Wie gefährlich sind Satanskulte?

Wer sich von einer solchen Kultgruppe lossagen will, schwebt nach Auffassung der katholischen Sektenbeauftragten Brigitte Hahn in Lebensgefahr. Oft würden die Kulte versuchen, mit allen Mitteln ihre Opfer zurückzuholen, berichtet die Sektenbeauftragte des Bistums Münster. Sie begleitet Frauen, die aus einem Satanskult aussteigen wollen. Die wirklich bedrohlichen Satanskulte operierten im Geheimen, warnt auch die Marburger Religionswissenschaftlerin Adelheid Herrmann-Pfandt.

Wie gefährlich Satanskulte tatsächlich sind, darüber gehen die Einschätzungen bei Polizei, Sektenexperten und Psychotherapeuten weit auseinander. Viele Therapeuten verweisen auf die Berichte ihrer Patienten. Da wird von Ekeltraining erzählt oder von verborgenen Frühabtreibungen, die für Menschenopfer benutzt würden. Nach Angaben der Polizei konnten jedoch bislang kaum Straftaten im Zusammenhang mit Satanskulten nachgewiesen werden. In der Polizeistatistik werden Verbrechen mit einem rituellen Hintergrund allerdings nicht gesondert erfasst.

Der Okkultismus-Experte der Evangelischen Zentralstelle für Weltanschauungsfragen (EZW) in Berlin, Matthias Pöhlmann, plädiert denn auch dafür, weder zu dramatisieren noch zu bagatellisieren. Dass Satanisten dabei wären, die Gesellschaft zu unterwandern, hält er für "Verschwörungstheorien". Die Erfahrungen der Opfer müssten jedoch ernst genommen werden.

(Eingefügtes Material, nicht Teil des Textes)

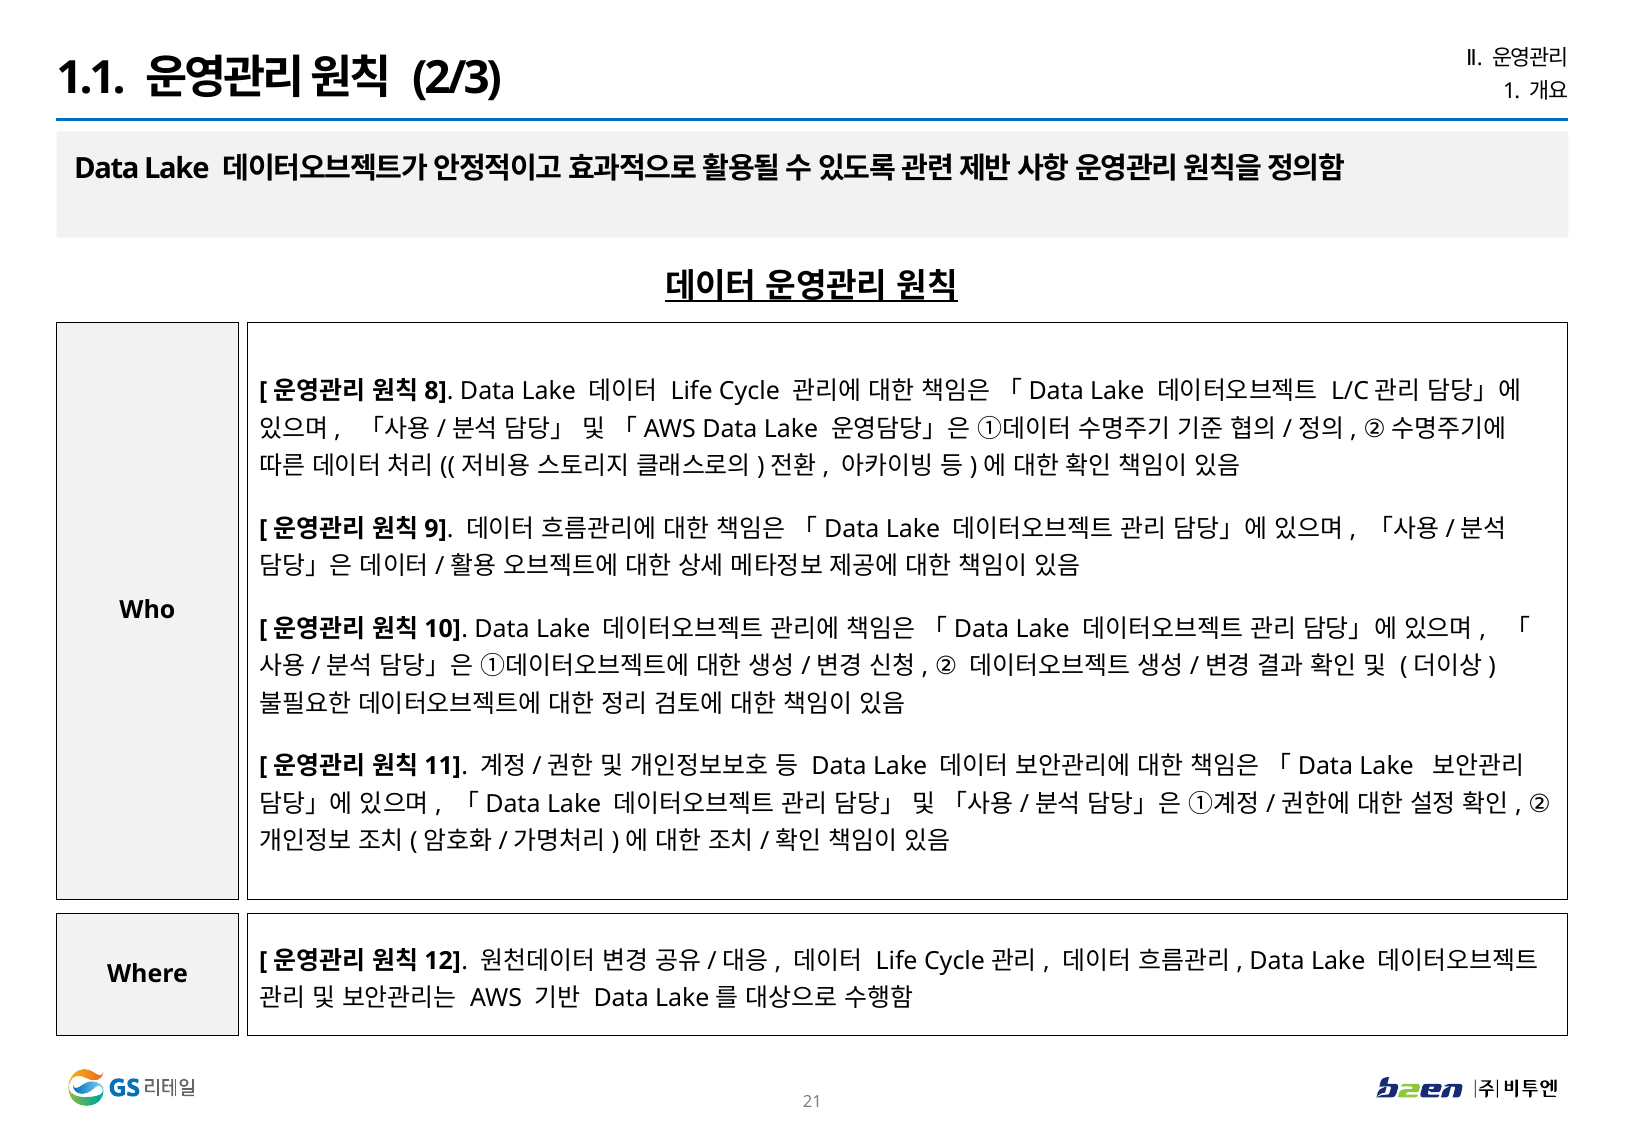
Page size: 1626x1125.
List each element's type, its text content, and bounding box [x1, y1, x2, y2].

text_box Where [55, 912, 240, 1036]
slide_number 20 [629, 1089, 996, 1112]
text_box 데이터 운영관리 원칙 [650, 261, 973, 312]
text_box Who [55, 321, 240, 900]
text_box 1.1. 운영관리 원칙 (2/3) [56, 47, 1018, 103]
text_box Ⅱ. 운영관리 1. 개요 [1018, 43, 1569, 103]
text_box [운영관리 원칙8]. Data Lake 데이터 Life Cycle 관리에 대한 책임은 「Data Lake 데이터오브젝트 L/C관리 담당」에 있으며, 「사용/분석 담당」 및 「AWS Data Lake 운영담당」은 ①데이터 수명주기 기준 협의/정의, ②수명주기에 따른 데이터 처리((저비용 스토리지 클래스로의)전환, 아카이빙 등)에 대한 확인 책임이 있음 [운영관리 원칙9]. 데이터 흐름관리에 대한 책임은 「Data Lake 데이터오브젝트 관리 담당」에 있으며, 「사용/분석 담당」은 데이터/활용 오브젝트에 대한 상세 메타정보 제공에 대한 책임이 있음 [운영관리 원칙10]. Data Lake 데이터오브젝트 관리에 책임은 「Data Lake 데이터오브젝트 관리 담당」에 있으며, 「사용/분석 담당」은 ①데이터오브젝트에 대한 생성/변경 신청, ② 데이터오브젝트 생성/변경 결과 확인 및 (더이상)불필요한 데이터오브젝트에 대한 정리 검토에 대한 책임이 있음 [운영관리 원칙11]. 계정/권한 및 개인정보보호 등 Data Lake 데이터 보안관리에 대한 책임은 「Data Lake 보안관리 담당」에 있으며, 「Data Lake 데이터오브젝트 관리 담당」 및 「사용/분석 담당」은 ①계정/권한에 대한 설정 확인, ②개인정보 조치(암호화/가명처리)에 대한 조치/확인 책임이 있음 [246, 321, 1569, 900]
text_box Data Lake 데이터오브젝트가 안정적이고 효과적으로 활용될 수 있도록 관련 제반 사항 운영관리 원칙을 정의함 [56, 131, 1569, 238]
text_box [운영관리 원칙12]. 원천데이터 변경 공유/대응, 데이터 Life Cycle관리, 데이터 흐름관리, Data Lake 데이터오브젝트 관리 및 보안관리는 AWS 기반 Data Lake를 대상으로 수행함 [246, 912, 1569, 1036]
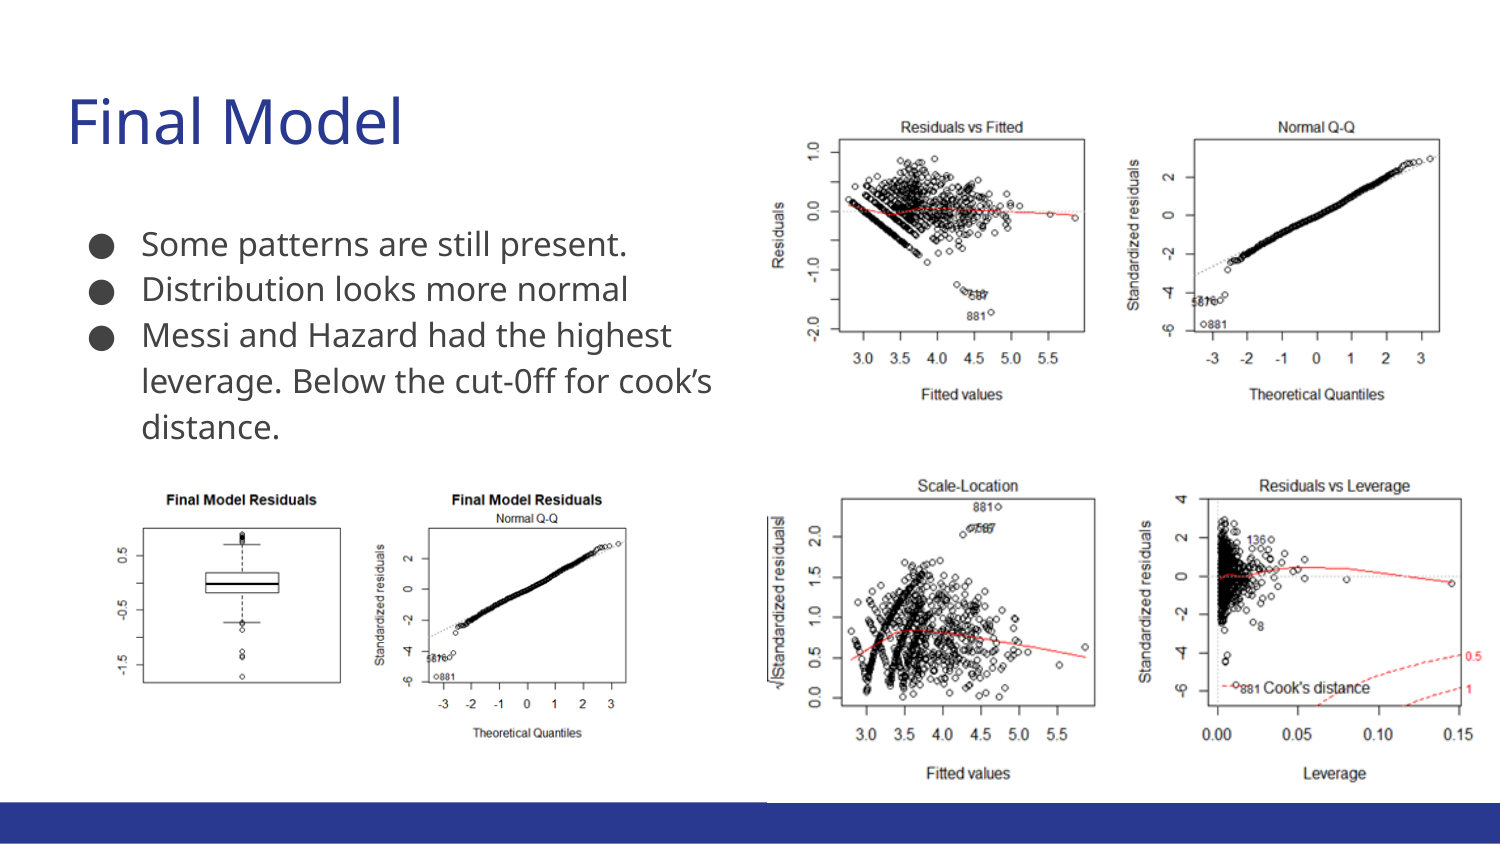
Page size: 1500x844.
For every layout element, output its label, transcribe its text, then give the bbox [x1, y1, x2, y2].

picture [766, 66, 1500, 804]
list Some patterns are still present. Distribution looks more normal Messi and Hazard had the highest leverage. Below the cut-0ff for cook’s distance. [51, 201, 741, 509]
title Final Model [51, 67, 764, 167]
picture [85, 469, 656, 755]
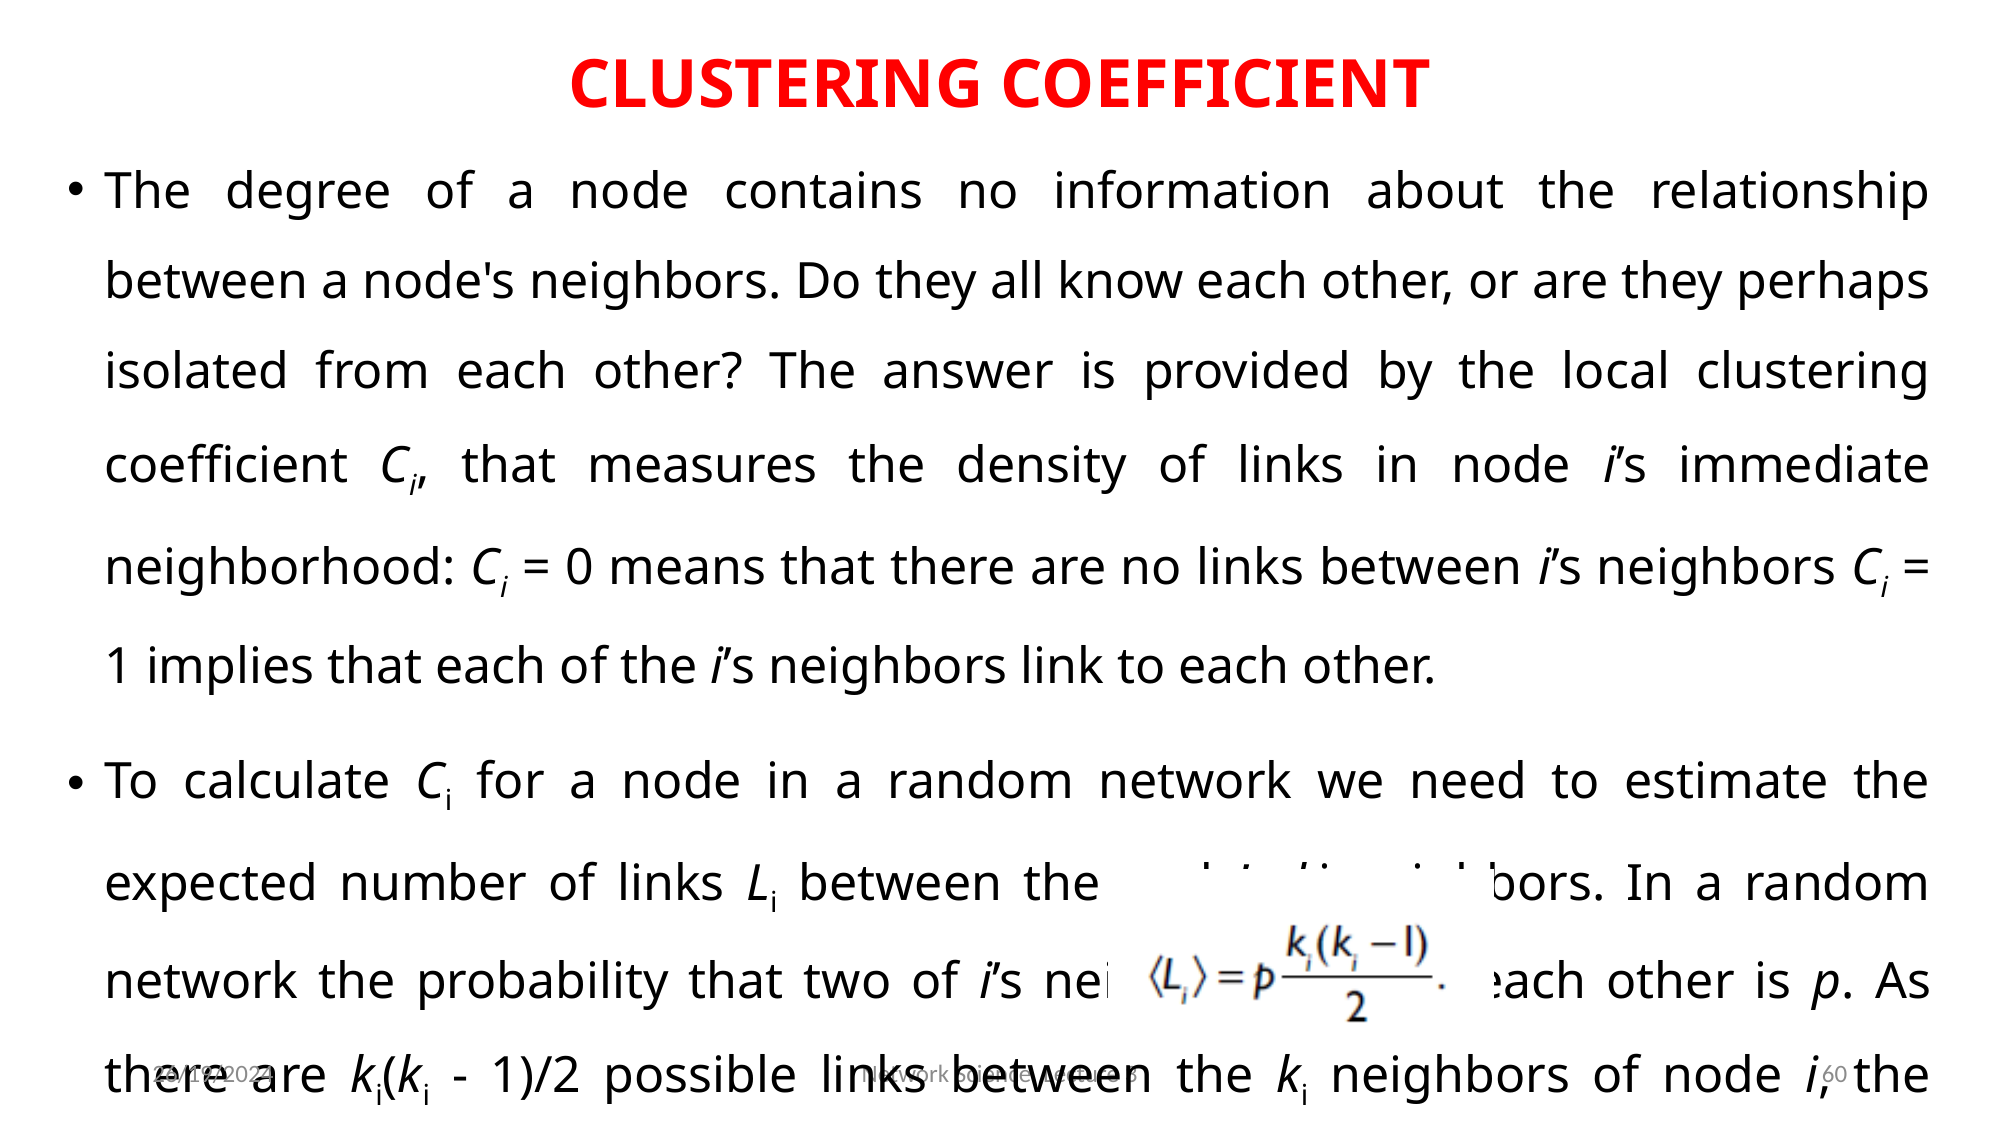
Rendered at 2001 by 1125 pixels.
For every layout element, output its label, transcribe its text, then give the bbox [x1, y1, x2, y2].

"Das größte Problem ist, dass einem niemand glaubt"

Erinnerungen könnten sich nach starken Gewalterlebnissen allerdings auch verändern, ohne dass es den Opfern bewusst sei, sagt Pöhlmann. "Manche kleiden ihre Gewalterfahrungen in Satanismus-Muster, um zum Ausdruck zu bringen, welch tiefen Schmerz sie erlebt haben."

Nicki haben mehrere Therapien und auch die Pflegefamilie, in der sie später aufwuchs, geholfen. Heute will sie mit einem von ihr gegründeten Selbsthilfeverein und ihrer Internetseite anderen Opfern Mut machen. Wichtig sei es, sich mit Menschen auszutauschen, die ähnliche Erfahrungen haben. "Das größte Problem ist ja, dass einem niemand glaubt", sagt sie.